Christine Schmitt fand es besonders schön, dass sie und ihre Mitschüler aus der 6G selbst etwas schreiben durften und dabei in ihrem Klassenzimmer Hilfestellung von einem Dichter erhielten, der schon oft in der Zeitung und im Fernsehen zu sehen war. Beeindruckt waren aber auch die Zuhörer aus den anderen 6. Klassen, bei denen die Dichterlesung im Vordergrund der Veranstaltung stand.

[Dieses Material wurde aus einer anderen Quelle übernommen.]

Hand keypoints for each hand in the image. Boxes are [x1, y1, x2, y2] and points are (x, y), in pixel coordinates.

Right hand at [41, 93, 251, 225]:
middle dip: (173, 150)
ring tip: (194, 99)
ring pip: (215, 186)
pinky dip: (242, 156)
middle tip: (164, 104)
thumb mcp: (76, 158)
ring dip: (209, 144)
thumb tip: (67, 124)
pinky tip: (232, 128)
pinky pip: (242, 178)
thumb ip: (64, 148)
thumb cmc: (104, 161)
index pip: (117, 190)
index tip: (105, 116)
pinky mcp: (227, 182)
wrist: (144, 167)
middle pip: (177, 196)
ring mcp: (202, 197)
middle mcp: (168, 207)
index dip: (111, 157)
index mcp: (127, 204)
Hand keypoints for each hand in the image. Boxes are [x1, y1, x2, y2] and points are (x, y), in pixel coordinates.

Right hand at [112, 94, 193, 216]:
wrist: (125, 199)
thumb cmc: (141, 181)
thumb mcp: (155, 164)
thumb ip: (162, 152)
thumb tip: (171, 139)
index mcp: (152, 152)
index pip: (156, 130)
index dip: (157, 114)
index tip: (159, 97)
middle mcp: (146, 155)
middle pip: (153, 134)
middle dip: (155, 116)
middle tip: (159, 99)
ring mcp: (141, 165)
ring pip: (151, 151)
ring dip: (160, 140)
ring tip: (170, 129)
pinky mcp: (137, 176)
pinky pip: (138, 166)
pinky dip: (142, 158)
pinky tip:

Lukas Winter und Michelle Franz aus der Klasse 6C schildern ihre Eindrücke z. B. in folgendem Bericht:

„Am 01.02.2010 wurde in der dritten und vierten Stunde im Theaterraum unserer Schule von Nevfel Cumart eine Autorenlesung für die Klassen 6b und 6c abgehalten. Der Autor begann zunächst damit, sich selbst vorzustellen. Dabei erfuhren wir viel über seine Herkunft, die Bedeutung seines Namens und seine Lebensgeschichte. Persönliche Einblicke erlaubte Nevel Cumart uns auch mit Schilderungen über seine erste große Liebe, die ihn zu einer Reihe von Gedichten inspiriert haben. Natürlich brachte er davon einige zu Gehör. Den Liebesgedichten schlossen sich weitere Erzähl- und Vortragsrunden an, in denen er jeweils von der emotionalen Bedeutung, die seine Texte für ihn haben, und deren Hintergrund sprach. Diesen Erklärungen folgte immer das Vortragen einiger ausgewählter Gedichte oder Kurzgeschichten. Hierbei beeindruckten uns besonders seine Ausführungen zu dem schrecklichen Tsunami im Jahre 2004, den er in Thailand selbst miterleben musste. Nach diesem schockierenden Erlebnis war er etwa ein Jahr lang nicht mehr in der Lage zu schreiben. Erst allmählich konnte er wieder damit beginnen und Texte verfassen, in denen er diese Erfahrung verarbeitete. Selbstverständlich durften wir Schüler auch Fragen stellen und in der Pause und am Ende der Veranstaltung in seinen Büchern stöbern oder sie kaufen. Insgesamt war es eine beeindruckende Lesung, die eine Empfehlung verdient.